Michael Roffman of Consequence of Sound wrote that "nothing [about the film] is scary, nothing is remotely disturbing, and there's this boring familiarity to the proceedings, namely because it's more or less a beat-by-beat remake of the original". The Hollywood Reporters Leslie Felperin criticized the film, commenting that it is "a dull retread rather than a full-on reinvention", enlarging the cast numbers this time but sticking to the same basic beats. Scott Tobias of GQ felt that the makers of Blair Witch made a poor decision by making the film less subtle than the original.
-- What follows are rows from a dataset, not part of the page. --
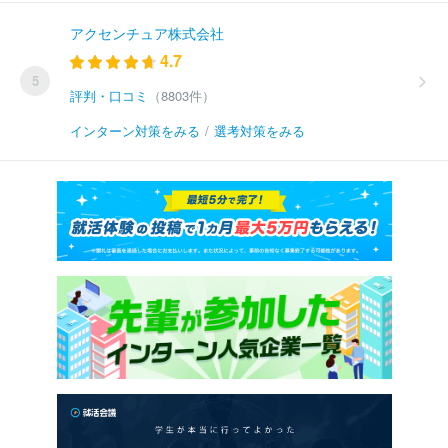
アクセンチュア株式会社
4.7
5
評判・口コミ
（8803件）
インターン対策をみる
/
選考対策をみる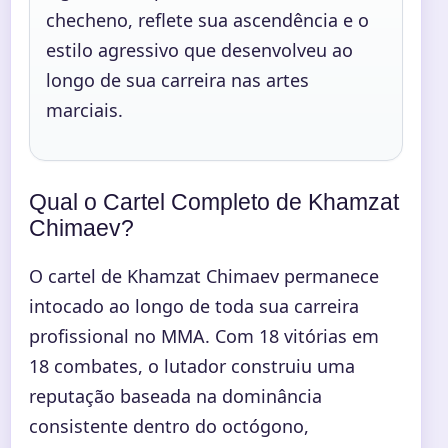
checheno, reflete sua ascendência e o
estilo agressivo que desenvolveu ao
longo de sua carreira nas artes
marciais.
Qual o Cartel Completo de Khamzat
Chimaev?
O cartel de Khamzat Chimaev permanece
intocado ao longo de toda sua carreira
profissional no MMA. Com 18 vitórias em
18 combates, o lutador construiu uma
reputação baseada na dominância
consistente dentro do octógono,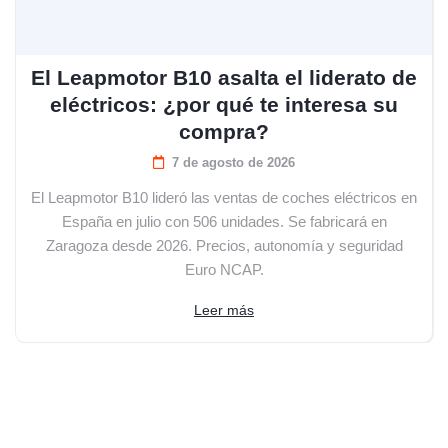
El Leapmotor B10 asalta el liderato de
eléctricos: ¿por qué te interesa su
compra?
7 de agosto de 2026
El Leapmotor B10 lideró las ventas de coches eléctricos en
España en julio con 506 unidades. Se fabricará en
Zaragoza desde 2026. Precios, autonomía y seguridad
Euro NCAP.
Leer más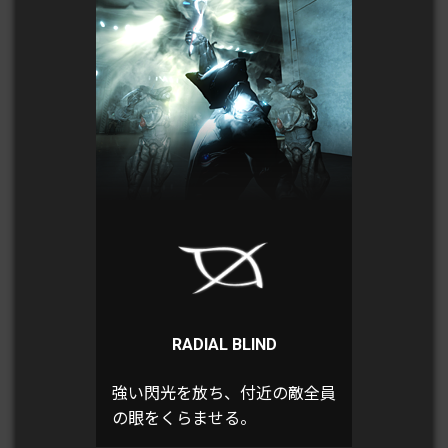
RADIAL BLIND
強い閃光を放ち、付近の敵全員
の眼をくらませる。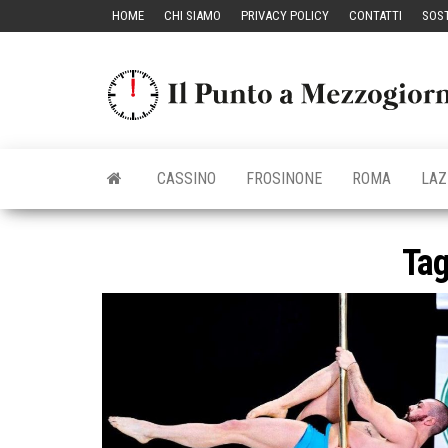
Vai
HOME
CHI SIAMO
PRIVACY POLICY
CONTATTI
SOST
al
contenuto
CASSINO
FROSINONE
ROMA
LAZ
Ta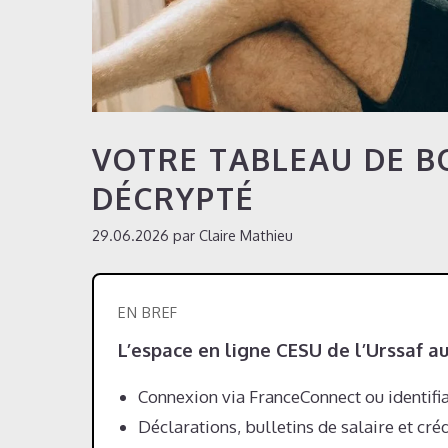
VOTRE TABLEAU DE B
DÉCRYPTÉ
29.06.2026
par
Claire Mathieu
EN BREF
L’espace en ligne CESU de l’Urssaf a
Connexion via FranceConnect ou identifia
Déclarations, bulletins de salaire et cr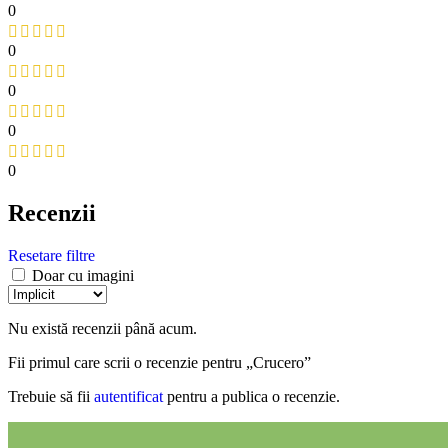
0
0
0
0
0
Recenzii
Resetare filtre
Doar cu imagini
Nu există recenzii până acum.
Fii primul care scrii o recenzie pentru „Crucero”
Trebuie să fii
autentificat
pentru a publica o recenzie.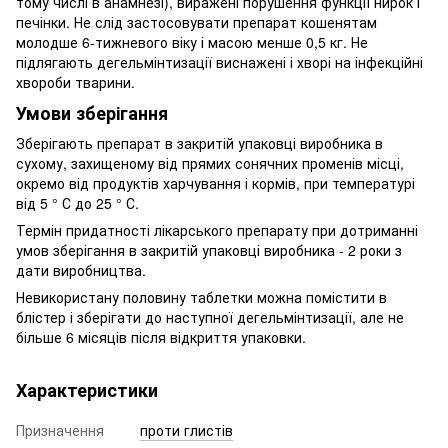
тому числі в анамнезі), виражені порушення функції нирок і
печінки. Не слід застосовувати препарат кошенятам
молодше 6-тижневого віку і масою менше 0,5 кг. Не
підлягають дегельмінтизації виснажені і хворі на інфекційні
хвороби тварини.
Умови зберігання
Зберігають препарат в закритій упаковці виробника в
сухому, захищеному від прямих сонячних променів місці,
окремо від продуктів харчування і кормів, при температурі
від 5 ° С до 25 ° С.
Термін придатності лікарського препарату при дотриманні
умов зберігання в закритій упаковці виробника - 2 роки з
дати виробництва.
Невикористану половину таблетки можна помістити в
блістер і зберігати до наступної дегельмінтизації, але не
більше 6 місяців після відкриття упаковки.
Характеристики
Призначення
проти глистів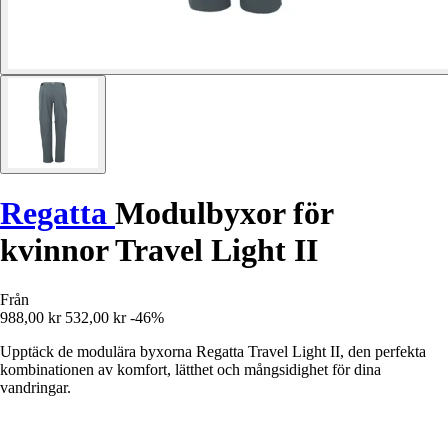
Regatta
Modulbyxor för
kvinnor Travel Light II
Från
988,00 kr
532,00 kr
-46%
Upptäck de modulära byxorna Regatta Travel Light II, den perfekta
kombinationen av komfort, lätthet och mångsidighet för dina
vandringar.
Thomas Simpson of the Rock River Times said that the film "lacks any real scares" and that, after watching it, "you shouldn't have any issues turning the light off at night".

Josh Kurp of Uproxx gave the film a mixed review, saying that "Blair Witch is scary, but it lacks surprise, and without surprise, you're left with a bunch of kind-of annoying people shakily filming themselves wandering the woods and reacting to loud noises". Mark Kermode gave the film three out of five stars in a review for The Guardian, calling it efficient but unadventurous. Vanity Fairs Jordan Hoffman felt that the film was inferior to You're Next, a previous film by Wingard and writer Simon Barrett, and said that Blair Witchs "jump-scares [will] make for a fun night at the movies, but it's like chomping on White Castle hamburgers—when this creative team has previously served us a prime rib".
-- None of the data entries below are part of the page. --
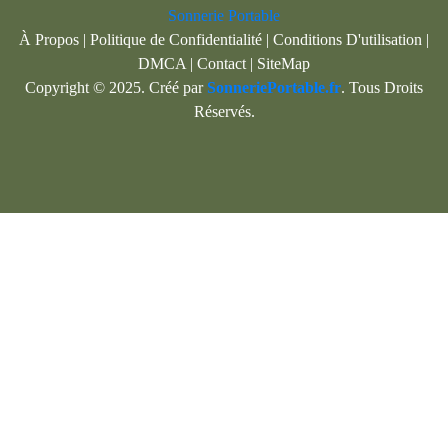
Sonnerie Portable
À Propos
|
Politique de Confidentialité
|
Conditions D'utilisation
|
DMCA
|
Contact
|
SiteMap
Copyright © 2025. Créé par
SonneriePortable.fr
. Tous Droits
Réservés.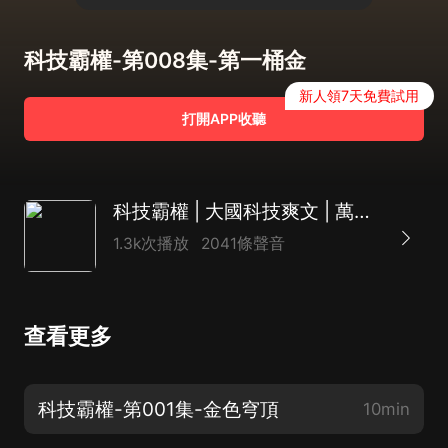
科技霸權-第008集-第一桶金
新人領7天免費試用
打開APP收聽
科技霸權 | 大國科技爽文 | 萬歷大帝領銜多人有聲劇
1.3k次播放
2041條聲音
查看更多
科技霸權-第001集-金色穹頂
10min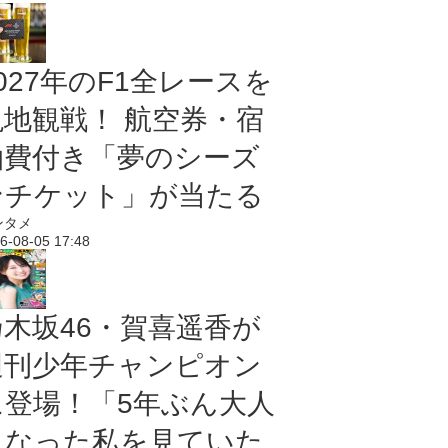
027年のF1全レースを
現地観戦！ 航空券・宿
泊費付き「夢のシーズ
ンチケット」が当たる
ンタメ
6-08-05 17:48
乃木坂46・賀喜遥香が
週刊少年チャンピオン
に登場！「5年ぶん大人
になった私を見ていた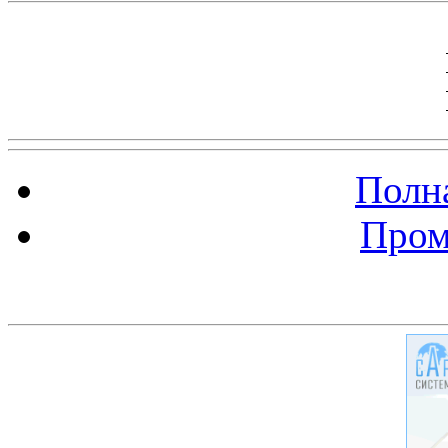
Полна
Пром
Баннер 200х300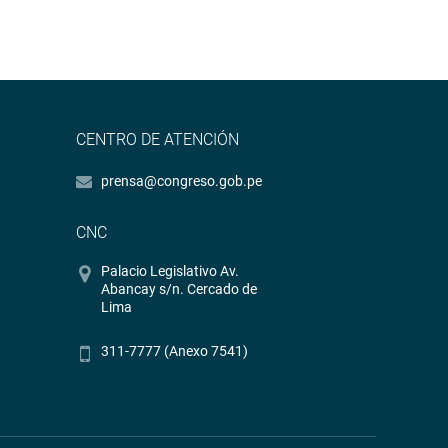
CENTRO DE ATENCIÓN
prensa@congreso.gob.pe
CNC
Palacio Legislativo Av.
Abancay s/n. Cercado de
Lima
311-7777 (Anexo 7541)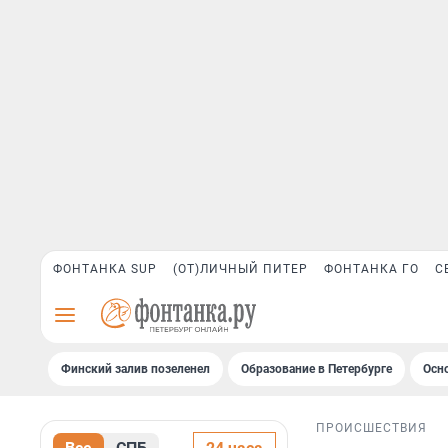
ФОНТАНКА SUP
(ОТ)ЛИЧНЫЙ ПИТЕР
ФОНТАНКА ГО
С
Финский залив позеленел
Образование в Петербурге
Осн
ПРОИСШЕСТВИЯ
Conversely, IGN reviewer Chris Tilly declared that Blair Witch is "so good it'll make you forget that Book of Shadows ever happened". Mark Eccleston of Glamour wrote that the film has "genuine, jarring scares... and an unsettling late surprise that makes it well worth popping to you nearest multiplex to have the holy crap scared out of you". Bloody Disgusting's Brad Miska, who had previously produced the film V/H/S which Wingard co-directed, was positive to the film and gave it a 4.5 out of five rating, and included it in his list of the "Best Horror Films of 2016".

==Soundtrack==

The soundtrack was released on September 16, 2016, via Lakeshore Records, concurrent with the film's release. The score was composed by director Wingard and produced by electronic music producer Robert Rich.

1. "Black Hills Forest"
2. "Rustin Parr"
3. "Camp Fire"
4. "Panic Attack"
5. "Blair Witch"
6. "Lane and Talia"
7. "The Project"
8. "Invocation of Evil"
9. "No Trespassing"
10. "The House in the Woods"

- Additional music
11. "Hakmarrja" – N.K.V.D
12. "Pagan Dance Move" – Arnaud Rebotini
13. "Rien à Paris" – Liz & László

==Future==
In April 2022, Lionsgate announced they were considering a reboot of the series.